I'm feeling conflicted about this past week's Glee episode.
Glee is a new television show just starting its second season. The writing is not the greatest, but it's not bad. The characters are over the top and ridiculous, but it's fun in a cartoon way and the music is wonderful. I enjoy it a lot.
The show is about a high school glee club (a group that sings and performs) and a cast of characters from around the school. In this episode, one of the boys gets religious when he sees a face that looks like Jesus on his grilled cheese sandwich.

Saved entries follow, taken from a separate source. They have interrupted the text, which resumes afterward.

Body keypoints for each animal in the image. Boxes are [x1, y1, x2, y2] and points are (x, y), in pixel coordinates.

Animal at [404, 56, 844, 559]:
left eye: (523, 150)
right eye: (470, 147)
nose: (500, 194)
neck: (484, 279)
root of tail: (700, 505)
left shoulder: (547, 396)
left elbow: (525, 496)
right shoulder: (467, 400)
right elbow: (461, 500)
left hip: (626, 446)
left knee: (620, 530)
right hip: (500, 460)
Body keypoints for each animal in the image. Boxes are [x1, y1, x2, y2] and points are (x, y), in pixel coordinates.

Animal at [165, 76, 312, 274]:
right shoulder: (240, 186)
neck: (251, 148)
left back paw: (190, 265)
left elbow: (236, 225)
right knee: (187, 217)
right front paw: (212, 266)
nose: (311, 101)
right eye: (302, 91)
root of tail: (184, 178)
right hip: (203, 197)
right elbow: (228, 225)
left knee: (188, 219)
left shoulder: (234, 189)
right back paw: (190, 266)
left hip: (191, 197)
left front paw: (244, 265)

All the characters are allowed to express their beliefs, but when one child says that he doesn't believe in God it is met with horror. He has every right to his beliefs and his friends ought to respect that. Instead they pray for him behind his back and in the end he apologizes for being upset when they were only trying to help. "You're right," he says, "I shouldn't be pushing my friends away." But what about them pushing him away? His friends are being much, much pushier. "Why are you closing yourself off to a whole world of experiences that might surprise you?" one friend asks. Well, by that same token, would she be willing to experience atheism? She is closing herself off to that possibility in exactly the same way.
I think if you are a friend then you give someone help in the way that they ask for it.

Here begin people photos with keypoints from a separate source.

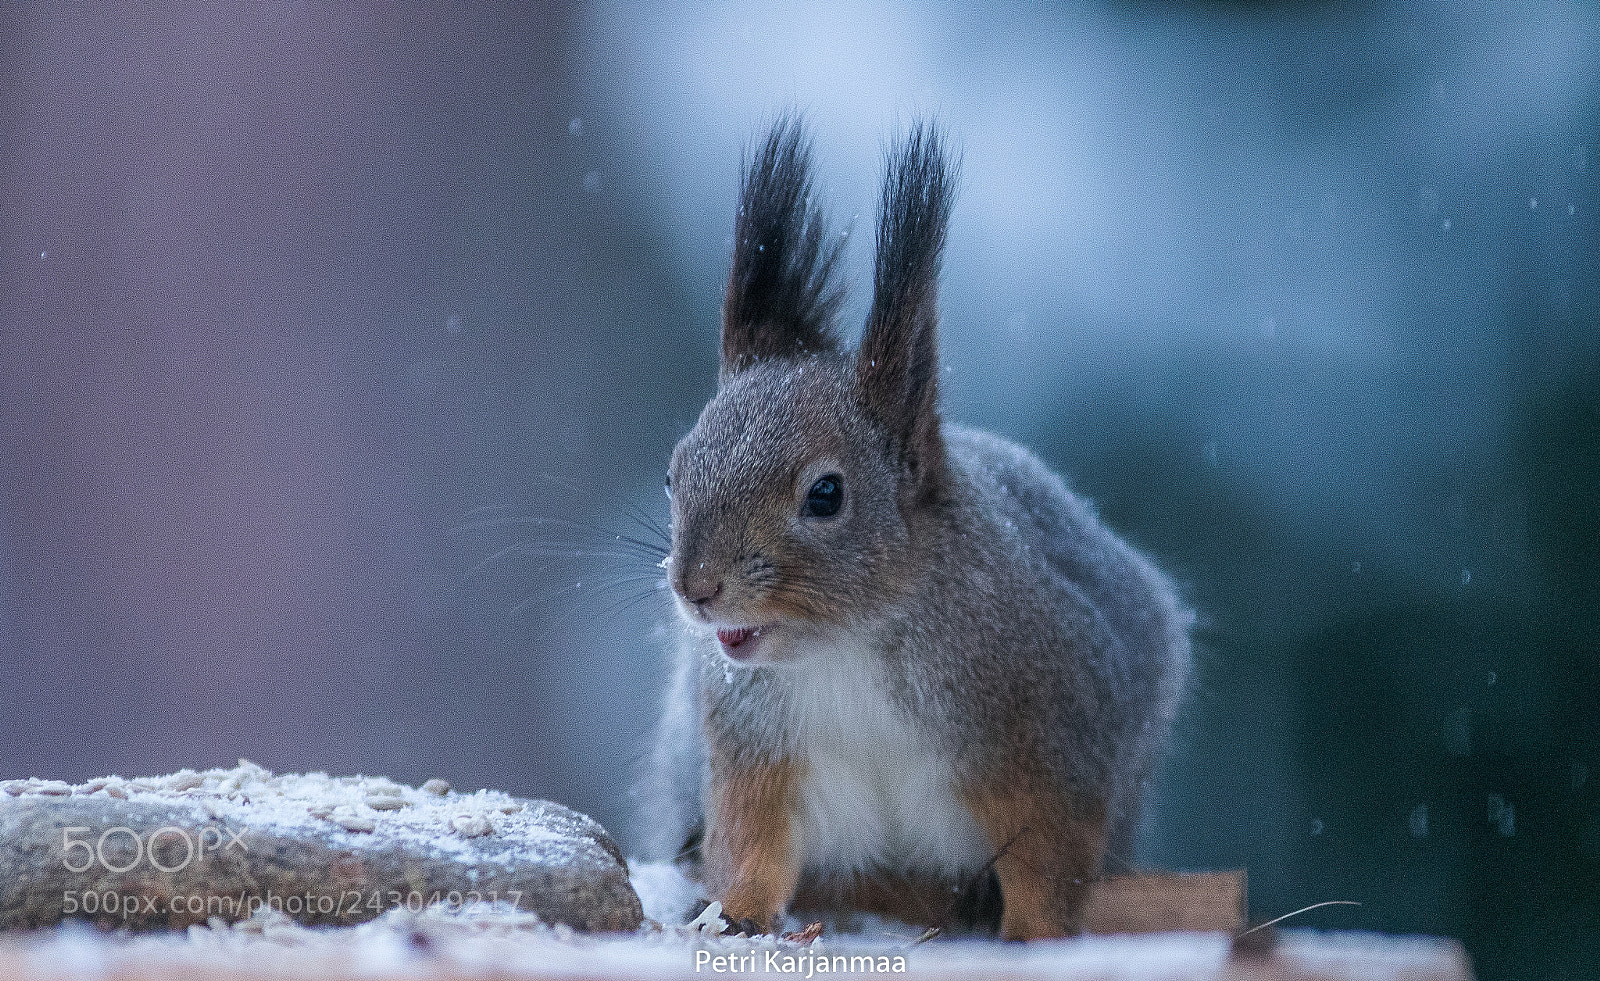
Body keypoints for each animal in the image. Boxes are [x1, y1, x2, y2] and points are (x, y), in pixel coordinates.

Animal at [640, 115, 1192, 941]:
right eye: (674, 473)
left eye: (826, 494)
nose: (696, 588)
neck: (851, 646)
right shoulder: (754, 748)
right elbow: (751, 840)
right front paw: (733, 912)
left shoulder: (1050, 736)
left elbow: (1051, 858)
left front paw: (1034, 934)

The lack of diversity on Glee upsets me. There is one Jewish kid (and one sort-of Jewish one) and she doesn't seem at all bothered that her boyfriend is the one who found Jesus in a sandwich. Everyone else is Christian. Including the Indian principle of the school. I know it takes place in middle America, but they had an opportunity in this episode to bring in different ways of understanding God and they failed. There is a Sikh acupuncturist, but she gives no mention of what Sikhism is.
The two atheist characters were the evil cheerleading coach (who is an atheist because God did not cure her sister's Downs Syndrome) and the boy who is gay and feels rejected by the church. The message they give is that it isn't okay to believe whatever you believe. It's the default to be religious and if you're an atheist you have to have a reason, some terrible trauma to make you hate God and then you'll eventually get over it. That is not at all true in real life.

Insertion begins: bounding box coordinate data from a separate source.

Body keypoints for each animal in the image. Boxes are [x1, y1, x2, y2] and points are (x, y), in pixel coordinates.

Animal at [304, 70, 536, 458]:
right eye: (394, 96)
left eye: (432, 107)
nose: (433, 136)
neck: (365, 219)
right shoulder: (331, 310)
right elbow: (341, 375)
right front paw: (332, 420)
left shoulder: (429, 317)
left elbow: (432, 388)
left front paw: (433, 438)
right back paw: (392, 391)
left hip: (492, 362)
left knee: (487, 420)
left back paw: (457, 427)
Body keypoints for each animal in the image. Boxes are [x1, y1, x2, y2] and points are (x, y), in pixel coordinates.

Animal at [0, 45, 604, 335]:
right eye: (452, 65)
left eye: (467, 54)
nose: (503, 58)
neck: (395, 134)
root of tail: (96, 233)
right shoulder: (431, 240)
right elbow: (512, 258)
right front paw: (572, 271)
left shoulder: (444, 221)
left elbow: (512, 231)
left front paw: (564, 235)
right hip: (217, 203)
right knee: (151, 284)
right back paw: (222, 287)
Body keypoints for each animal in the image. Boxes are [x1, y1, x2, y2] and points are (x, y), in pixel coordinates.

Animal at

I wish Glee had been more sensitive. I guess they gave it a good try. It's a very hard subject. I miss Joan of Arcadia. Now that TV show did a fantastic job exploring ideas about faith and God.
Sneak praying is the worst. There are people in my life who pray for me to find God. Even though I already have. Even though I'm very happy with my God, they pray for me to find their God. Mine is not good enough. That irritates me.
I believe very strongly that every individual person has the right to define how they understand divinity and the way the world works. I have chosen Hinduism and no one can take that away from me. If someone chooses atheism, it is his right to do so.
To me, atheism is not a disrespect to God because God isn't a separate being somewhere out in the universe, keeping tabs on who is being nice to Him. To me, atheists just have a unique way of expressing a belief that they in themselves are enough. And they are, because actually they are God. (And they may very well find that as obnoxious as I find people praying for me to become a Christian, but that's my perspective).
Regardless of whether I understand someone's take on spirituality, their right to believe it must be defended. As I've said before, as soon as any one of us is able to take someone else's religion (including atheism) away, then someone can take ours from us. It is never okay.